The state of Jharkhand receives around 90-95% of its rainfall from the South-Western monsoon winds from mid-June to September, and the rest 5-10% in the winter months, i.e. November to February. However, the last three decades show a negative trend in terms of the amount of rainfall received. On average, every third year in the last decade has been a drought.
Farmers in the area still use conventional irrigation systems, such as relying on rain through ponds, lakes, manual water pumps, and so on, making their agricultural production highly dependent on the availability of these resources. The amount and distribution of rainfall has a significant impact on the region's largely rain-fed farming system.
Given the erratic rainfall pattern of Jharkhand, and the rain-fed nature of the farming system, agriculture is the primary source of income of the people of the area for just a little over half the year. The rest of the year, they suffer from seasonal unemployment. Dependence of these communities on forest resources leads to more pressure on the environment. Due to deforestation and the demand for more resources (land or forest) to support the growing human population, there have been cases of man-animal conflict in this region. Land use for agriculture has reduced the nutritional value and nitrogen content of the soil over time, resulting in land degradation that could make it less suitable for agriculture.
In addition, Jharkhand's soil is characterised by a high rate of erosion, low water-holding capacity, low agricultural productivity, and undulating topography. Soil acidity is a limiting factor in crop output, especially for legumes, oilseeds, maize, wheat, vegetables, and fruits, among other crops. Acidity is predicted to worsen as a result of surface soil erosion and farmers' usage of excessive nitrogenous fertilisers.
Plantation of trees on the private lands of farmers can offset land degradation, reduce the pressure on forest resources, reduce man-animal conflict, create additional income for the tribal communities, and address the challenges of food security, nutrition, economic opportunities, and ecosystem services.

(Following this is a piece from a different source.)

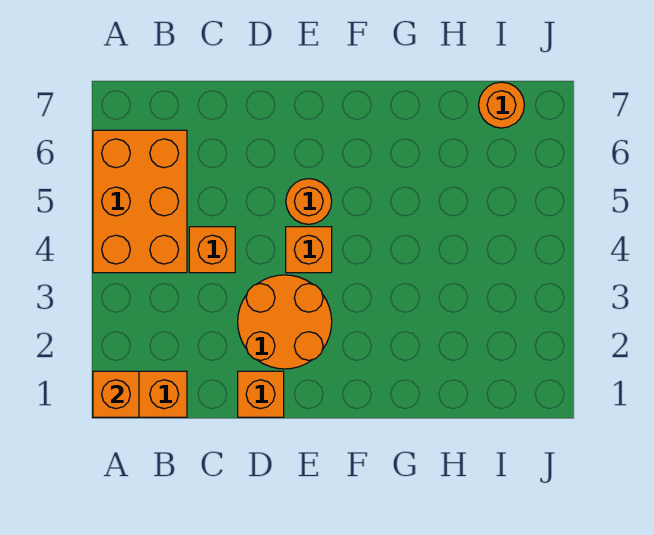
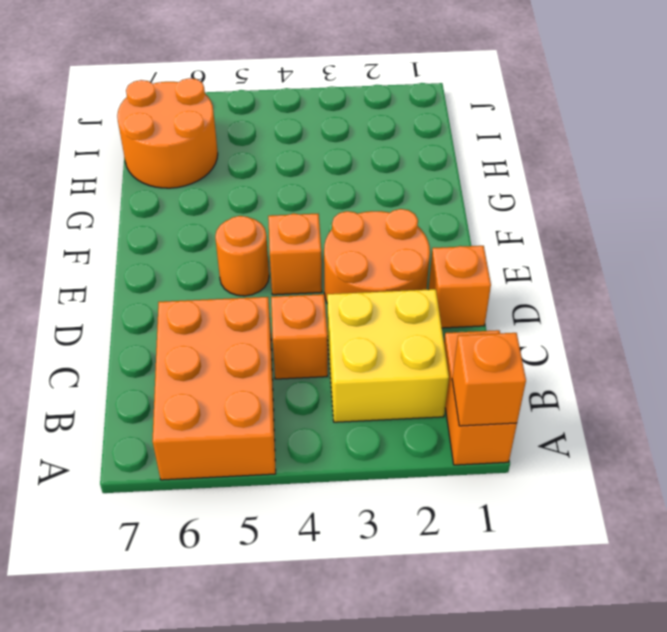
orange brick A4:B6 level 1 -> orange brick A5:C6 level 1
none -> yellow brick B2:C3 level 1
orange round brick I7 level 1 -> orange round brick H6:I7 level 1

The project is to uplift the farmers and tribal communities by providing sustainable employment opportunities and creating fruits, medicines and other NTFPs as assets in the form of trees. Plantation of trees will address the socio-environmental challenges by reclaiming wasteland and degraded lands into forests. Fruit-bearing species will enhance the living conditions of the locals who are dependent on forest resources. Tree species for fuel wood and other minor forest produce will also ensure their economic sustainability while generating employment for the tribal communities.

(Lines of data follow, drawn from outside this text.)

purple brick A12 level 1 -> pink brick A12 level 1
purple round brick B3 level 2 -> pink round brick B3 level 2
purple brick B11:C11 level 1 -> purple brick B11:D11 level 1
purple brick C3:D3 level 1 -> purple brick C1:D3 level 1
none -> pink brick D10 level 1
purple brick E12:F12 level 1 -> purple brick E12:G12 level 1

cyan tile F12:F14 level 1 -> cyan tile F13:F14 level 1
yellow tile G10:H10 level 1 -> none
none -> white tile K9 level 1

Rural livelihoods are bolstered by tree products and services. Fruit, fodder, fuel, fibre, fertiliser, and timber all contribute to food and nutritional security as well as income generating and crop failure insurance. Trees will also aid in erosion management and water retention, nutrient recycling, carbon storage, biodiversity preservation, and cleaner air, as well as assisting communities in coping with harsh weather occurrences.
The project further ensures that farmers don’t rely on only one kind of crop for their incomes. It secures their economic resources, making them less susceptible to vagaries of climate, pests, market prices, and corruption which in turn leads to a better quality of life, reduced suicide, and crime rates in these regions.